I’ll be honest: when I started redesigning unittest, I did ignore nose and py.test. I remembered looking at them a long time ago, when I was first getting frustrated with unittest, casting around for a better, more flexible alternative. py.test has no support for extensions and depends on the rest of the py library, so that’s out. nose has plugins, but my general impression was that it’s just a nice test discovery tool; since that wasn’t what I was looking for, I didn’t care. Thinking that perhaps the project has changed significantly since the last time I looked at it, I took another, closer look at nose’s infrastructure. Verdict: it’s still a nice test discovery tool, but since that’s still not what I’m looking for, I still don’t care.

This all has one major design implications for your testing framework: extensions must operate without knowing anything about what other extensions might be running. The framework has to be designed so that extensions can operate by themselves just as well as they do with 15 others.

nose doesn’t come anywhere close to supporting this.

(Note: the following is based on my best understanding of nose’s codebase and on conversations with others. If I’ve gotten anything wrong, please let me know and I’ll gladly retract it.)

“That’s crap,” you say, “nose has plugins!” Ha. nose plugins don’t come anywhere close to achieving this level of independence. If I want to add a plugin to allow tests to be marked as TODO, there’s no way for this new kind of test-status to make its way into the various reporting plugins. As far as I can tell, just to get TODO tests not to show up as failures in the default console output, I’d have to:

• Subclass nose.result.TextTestResult, overriding addError() so that it picks up the TODO-ness of the test.

• Subclass nose.core.TextTestRunner, overriding _makeResult() so that it uses my TextTestResult subclass.

• Subclass nose.core.TestProgram, overriding runTests() so that it uses my TextTestRunner subclass.

• Replace nose.core.run() with a function that uses my TestProgram subclass.

  Of course, by the time my plugin is running and trying to do all this subclassing/replacing malarkey, nose.core.run() has already been called, so it’s too late.

By contrast, adding this kind of support to my unittest redesign is trivial.
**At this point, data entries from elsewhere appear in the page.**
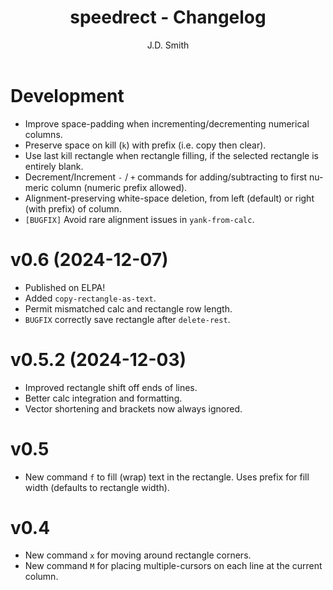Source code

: #+title: speedrect - Changelog
#+author: J.D. Smith
#+language: en

* Development

- Improve space-padding when incrementing/decrementing numerical columns.
- Preserve space on kill (=k=) with prefix (i.e. copy then clear).
- Use last kill rectangle when rectangle filling, if the selected rectangle is entirely blank.
- Decrement/Increment =-= / =+= commands for adding/subtracting to first numeric column (numeric prefix allowed).
- Alignment-preserving white-space deletion, from left (default) or right (with prefix) of column.
- =[BUGFIX]= Avoid rare alignment issues in ~yank-from-calc~.

* v0.6 (2024-12-07)

- Published on ELPA!
- Added ~copy-rectangle-as-text~. 
- Permit mismatched calc and rectangle row length. 
- =BUGFIX= correctly save rectangle after ~delete-rest~. 

* v0.5.2 (2024-12-03)

- Improved rectangle shift off ends of lines.
- Better calc integration and formatting.
- Vector shortening and brackets now always ignored.

* v0.5

- New command =f= to fill (wrap) text in the rectangle. Uses prefix for fill width (defaults to rectangle width).

* v0.4

- New command =x= for moving around rectangle corners.
- New command =M= for placing multiple-cursors on each line at the current column.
Omitting the TODO() decorator and exception classes (which you’d need for the nose version, too):

class TodoRunner(TestRunner):
  categories = ['todo pass', 'todo fail']

  def handle_exception(self, test, exc_info):
    exc_type = exc_info[0]
    if issubclass(exc_type, TodoPassed):
      self.log_exception('todo pass', test, exc_info)
    elif issubclass(exc_type, TodoFailed):
      self.log_exception('todo fail', test, exc_info)
    else:
      super(TodoRunner, self).handle_exception(test, exc_info)

  def was_successful(self):
    parent_success = super(TodoRunner, self).was_successful()
    return parent_success and not self.still_todo()

  def still_todo(self):
    return self.exceptions['todo pass'] 
           or self.exceptions['todo fail']

  def failure_label(self):
    if self.still_todo():
      return 'TODO'
    return super(TodoRunner, self).failure_label()

With those lines of code, all output extensions — console, database, XML, etc — will automatically recognize TODO tests and treat them as such. No fuss, no muss.

Now, all this isn’t to say that nose is crap. What I said earlier is still true: nose is a good test discovery tool. I even hope to borrow some of its discovery strategies for the new design. What nose is not, however, is an ultra-flexible test environment framework where extensions can be shared easily and openly, and that’s what I’m going for.